Kaplan asked the photographer Ian Berry for permission to use his Sharpeville photos in her magazine. The impact of Berry’s powerful images rocked Kaplan. She began travelling — in fact she spent eight years travelling around Africa — and wherever she went, took pictures, “gradually getting into serious photography”.
During the 60s Kaplan met and fell in love with the British journalist Eric Robins, who was based in Salisbury, Rhodesia — or Harare, Zimbabwe as it became. The pair were together for more than 35 years and Kaplan says she “fell into” photography because he worked for Time magazine and needed a photographer. “Thank goodness”, she says, “Time magazine approved of my photos.”
It is clear almost from what she does not say about Robins that theirs was an extraordinary and long-lasting relationship. In the book Kaplan praises him for his “constancy, concern, imagination, moral support and dry humour”; he died in 1997 but is an obvious constant presence in Kaplan’s life.
She describes him as “looking like an English major but with the soul of a gypsy” — and, in fact, he is the reason she lives today in France, because with the restless Robins she moved homes several times, first when he was kicked out of Rhodesia; then they spent several years living in the Algarve, in Portugal, before settling in France.
“Working for overseas magazines, what you had to do was ship film. So the first thing you had to do as a photographer was find the airport, so you could send your film to New York.” Her favourite film for black-and-white photography was Kodak Tri-X; she says she still has some rolls of it in her fridge, but the days when she would shlep “huge amounts of film” and the bodies of various cameras, together with the requisite number of changing lenses, are long gone.
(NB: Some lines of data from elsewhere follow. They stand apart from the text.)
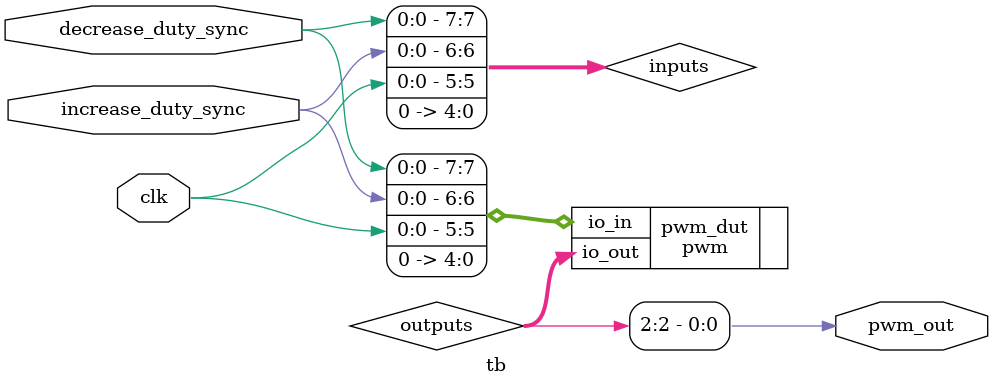
<source format=v>

`default_nettype none
`timescale 1ns/1ps

/*
this testbench just instantiates the module and makes some convenient wires
that can be driven / tested by the cocotb test.py
*/

module tb (
    // testbench is controlled by test.py
    input clk,
    input increase_duty_sync,
    input decrease_duty_sync,
    output pwm_out
   );

    // this part dumps the trace to a vcd file that can be viewed with GTKWave
    initial begin
        $dumpfile ("tb.vcd");
        $dumpvars (0, tb);
        #1;
    end

    // wire up the inputs and outputs
    wire [7:0] inputs = {decrease_duty_sync,increase_duty_sync,clk, 5'b0};
    wire [7:0] outputs;
    assign pwm_out = outputs[2];
    

    // instantiate the DUT
    pwm pwm_dut(
        .io_in  (inputs),
        .io_out (outputs)
        );

endmodule

</source>
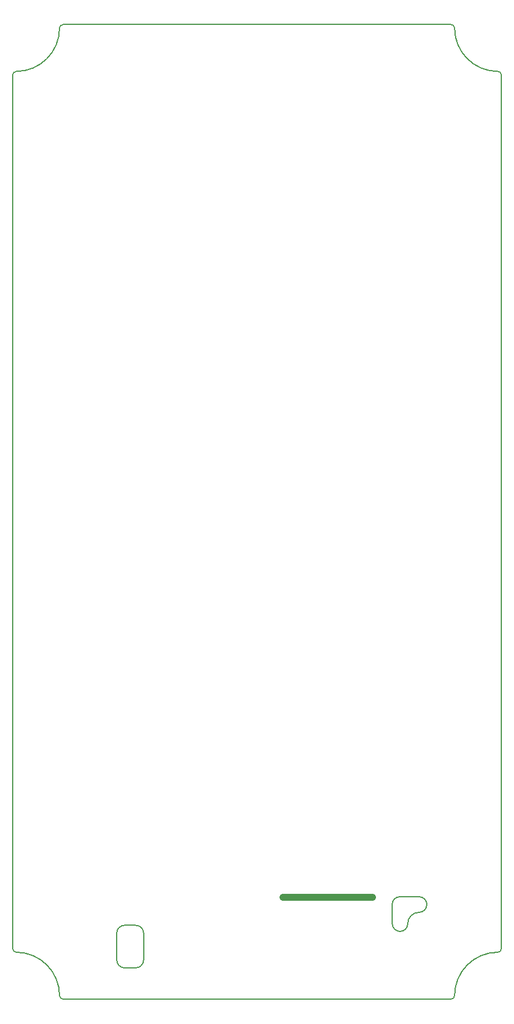
<source format=gbr>
G04 start of page 14 for group -4015 idx -4015 *
G04 Title: (unknown), toppaste *
G04 Creator: pcb 20091103 *
G04 CreationDate: Sun Dec 17 12:14:22 2023 UTC *
G04 For: bh *
G04 Format: Gerber/RS-274X *
G04 PCB-Dimensions: 380000 700000 *
G04 PCB-Coordinate-Origin: lower left *
%MOIN*%
%FSLAX25Y25*%
%LNTOPPASTE*%
%ADD13C,0.0400*%
%ADD37C,0.0060*%
G54D13*X230000Y152500D02*X178500D01*
G54D37*X246000Y153000D02*X257000D01*
X241500Y148500D02*Y137500D01*
X22500Y123000D02*Y626500D01*
X304500D02*Y123000D01*
X51500Y94000D02*X275500D01*
X87000Y136500D02*X93500D01*
X98000Y132000D02*Y116500D01*
X87000Y112000D02*X93500D01*
X82500Y132000D02*Y116500D01*
X51500Y655500D02*X275500D01*
X277500Y96000D02*G75*G02X302500Y121000I25000J0D01*G01*
X275500Y94000D02*G75*G03X277500Y96000I0J2000D01*G01*
X302500Y121000D02*G75*G03X304500Y123000I0J2000D01*G01*
X302500Y628500D02*G75*G02X277500Y653500I0J25000D01*G01*
G75*G03X275500Y655500I-2000J0D01*G01*
X304500Y626500D02*G75*G03X302500Y628500I-2000J0D01*G01*
X49500Y96000D02*G75*G03X51500Y94000I2000J0D01*G01*
X49500Y653500D02*G75*G02X24500Y628500I-25000J0D01*G01*
Y121000D02*G75*G02X49500Y96000I0J-25000D01*G01*
X51500Y655500D02*G75*G03X49500Y653500I0J-2000D01*G01*
X24500Y628500D02*G75*G03X22500Y626500I0J-2000D01*G01*
X241500Y148500D02*G75*G02X246000Y153000I4500J0D01*G01*
Y133000D02*G75*G02X241500Y137500I0J4500D01*G01*
X250500D02*G75*G02X246000Y133000I-4500J0D01*G01*
X257000Y153000D02*G75*G02X261500Y148500I0J-4500D01*G01*
G75*G02X257000Y144000I-4500J0D01*G01*
G75*G03X250500Y137500I0J-6500D01*G01*
X93500Y136500D02*G75*G02X98000Y132000I0J-4500D01*G01*
X82500D02*G75*G02X87000Y136500I4500J0D01*G01*
Y112000D02*G75*G02X82500Y116500I0J4500D01*G01*
X22500Y123000D02*G75*G03X24500Y121000I2000J0D01*G01*
X98000Y116500D02*G75*G02X93500Y112000I-4500J0D01*G01*
M02*

</source>
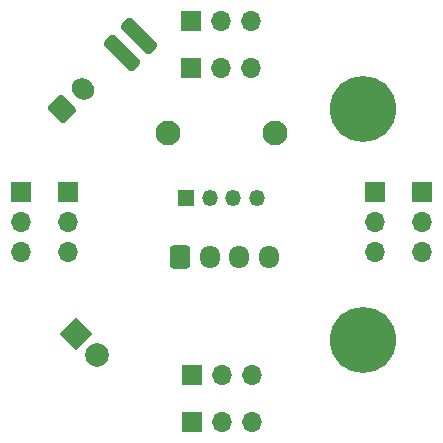
<source format=gbr>
%TF.GenerationSoftware,KiCad,Pcbnew,8.0.5*%
%TF.CreationDate,2025-01-19T22:36:25+08:00*%
%TF.ProjectId,Servo Breakout Board ,53657276-6f20-4427-9265-616b6f757420,rev?*%
%TF.SameCoordinates,Original*%
%TF.FileFunction,Soldermask,Top*%
%TF.FilePolarity,Negative*%
%FSLAX46Y46*%
G04 Gerber Fmt 4.6, Leading zero omitted, Abs format (unit mm)*
G04 Created by KiCad (PCBNEW 8.0.5) date 2025-01-19 22:36:25*
%MOMM*%
%LPD*%
G01*
G04 APERTURE LIST*
G04 Aperture macros list*
%AMRoundRect*
0 Rectangle with rounded corners*
0 $1 Rounding radius*
0 $2 $3 $4 $5 $6 $7 $8 $9 X,Y pos of 4 corners*
0 Add a 4 corners polygon primitive as box body*
4,1,4,$2,$3,$4,$5,$6,$7,$8,$9,$2,$3,0*
0 Add four circle primitives for the rounded corners*
1,1,$1+$1,$2,$3*
1,1,$1+$1,$4,$5*
1,1,$1+$1,$6,$7*
1,1,$1+$1,$8,$9*
0 Add four rect primitives between the rounded corners*
20,1,$1+$1,$2,$3,$4,$5,0*
20,1,$1+$1,$4,$5,$6,$7,0*
20,1,$1+$1,$6,$7,$8,$9,0*
20,1,$1+$1,$8,$9,$2,$3,0*%
%AMHorizOval*
0 Thick line with rounded ends*
0 $1 width*
0 $2 $3 position (X,Y) of the first rounded end (center of the circle)*
0 $4 $5 position (X,Y) of the second rounded end (center of the circle)*
0 Add line between two ends*
20,1,$1,$2,$3,$4,$5,0*
0 Add two circle primitives to create the rounded ends*
1,1,$1,$2,$3*
1,1,$1,$4,$5*%
%AMRotRect*
0 Rectangle, with rotation*
0 The origin of the aperture is its center*
0 $1 length*
0 $2 width*
0 $3 Rotation angle, in degrees counterclockwise*
0 Add horizontal line*
21,1,$1,$2,0,0,$3*%
G04 Aperture macros list end*
%ADD10C,3.600000*%
%ADD11C,5.600000*%
%ADD12R,1.700000X1.700000*%
%ADD13O,1.700000X1.700000*%
%ADD14C,2.100000*%
%ADD15R,1.350000X1.350000*%
%ADD16O,1.350000X1.350000*%
%ADD17RoundRect,0.250000X0.106066X-0.954594X0.954594X-0.106066X-0.106066X0.954594X-0.954594X0.106066X0*%
%ADD18HorizOval,1.700000X-0.106066X0.106066X0.106066X-0.106066X0*%
%ADD19RotRect,2.000000X2.000000X315.000000*%
%ADD20C,2.000000*%
%ADD21RoundRect,0.250000X-0.600000X-0.725000X0.600000X-0.725000X0.600000X0.725000X-0.600000X0.725000X0*%
%ADD22O,1.700000X1.950000*%
%ADD23RoundRect,0.325000X0.777817X-1.237437X1.237437X-0.777817X-0.777817X1.237437X-1.237437X0.777817X0*%
G04 APERTURE END LIST*
D10*
%TO.C,M3*%
X52960000Y-62500000D03*
D11*
X52960000Y-62500000D03*
%TD*%
D12*
%TO.C,M1*%
X23960000Y-49960000D03*
D13*
X23960000Y-52500000D03*
X23960000Y-55040000D03*
%TD*%
D12*
%TO.C,M2*%
X38420000Y-35500000D03*
D13*
X40960000Y-35500000D03*
X43500000Y-35500000D03*
%TD*%
D12*
%TO.C,M5*%
X27960000Y-49960000D03*
D13*
X27960000Y-52500000D03*
X27960000Y-55040000D03*
%TD*%
D14*
%TO.C,2mm*%
X45460000Y-45000000D03*
%TD*%
D12*
%TO.C,M7*%
X53960000Y-50000000D03*
D13*
X53960000Y-52540000D03*
X53960000Y-55080000D03*
%TD*%
D10*
%TO.C,M3*%
X52960000Y-43000000D03*
D11*
X52960000Y-43000000D03*
%TD*%
D15*
%TO.C,J2*%
X37960000Y-50500000D03*
D16*
X39960000Y-50500000D03*
X41960000Y-50500000D03*
X43960000Y-50500000D03*
%TD*%
D14*
%TO.C,2mm*%
X36460000Y-45000000D03*
%TD*%
D12*
%TO.C,M8*%
X38475000Y-65500000D03*
D13*
X41015000Y-65500000D03*
X43555000Y-65500000D03*
%TD*%
D12*
%TO.C,M4*%
X38435000Y-69500000D03*
D13*
X40975000Y-69500000D03*
X43515000Y-69500000D03*
%TD*%
D12*
%TO.C,M3*%
X57960000Y-49960000D03*
D13*
X57960000Y-52500000D03*
X57960000Y-55040000D03*
%TD*%
D17*
%TO.C,J3*%
X27460000Y-43000000D03*
D18*
X29227767Y-41232233D03*
%TD*%
D19*
%TO.C,J1*%
X28664505Y-61992373D03*
D20*
X30460556Y-63788424D03*
%TD*%
D21*
%TO.C,J5*%
X37460000Y-55500000D03*
D22*
X39960000Y-55500000D03*
X42460000Y-55500000D03*
X44960000Y-55500000D03*
%TD*%
D12*
%TO.C,M6*%
X38420000Y-39500000D03*
D13*
X40960000Y-39500000D03*
X43500000Y-39500000D03*
%TD*%
D23*
%TO.C,J4*%
X32545786Y-38207107D03*
X33960000Y-36792893D03*
%TD*%
M02*

</source>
Even Kaplan works digitally these days, though not entirely.
Crisply spoken, Kaplan has little time for Israelis — she says many of them drove her crazy in Nairobi, “expecting me to do things for Israeli children. I said, no, why should I? If I’m going to do anything, it will be for African children”. And she also gives short shrift to any kind of “Jewish solidarity”, noting that the only time she had trouble as a young single woman travelling alone was in Morocco, from two Jewish jewellers.
Almost always, she chose not to discuss the fact that she is Jewish, particularly in Arab countries, but she found warm welcomes wherever she went. Kaplan’s magpie existence and a natural talent for languages has made her pick up Arabic, Swahili — a must in east Africa, she says, revealing that she even talks to her cat in Swahili — morsels of Farsi and of course European languages such as Portuguese and French. “When I travelled, I learned stock phrases for everywhere I went, from ‘where is the bathroom?’ to ‘where is the bus?’”
Author of many photojournalism books, including one about Portugal and another about Arab dhows, she has a long client list from National Geographic to the Reader’s Digest, the Guardian and the Observer. She claims she is slowing down, though it sounds unlikely. “I was never athletic except for being able to run with my cameras, that was always important. But age does catch up. I’m grateful to be mentally agile because I still need to write and talk and meet people — and I don’t have to run much these days.”
She is full of wonderful stories about the places she has visited, including one classic tale about being ready for any occasion — turning up for a job in regular photographer’s gear but having a slinky dress and a pair of high heels to hand, just in case. “Ah, yes”, she pounces, “that was during the Congo mercenaries. They were just awful people, but they were a story. I had to get my film out but it was across a dangerous border”. The resourceful Kaplan changed into dress and heels and walked across the border. “Nobody stopped me, they just stared”.
And Kaplan, as is evidenced from some of the early photos in the book which feature her, has one ironclad rule for getting a good picture of people. “Always smile.When you’re trying to get the picture, they won’t shoot you if you smile. And here I am, still, to tell the tale”.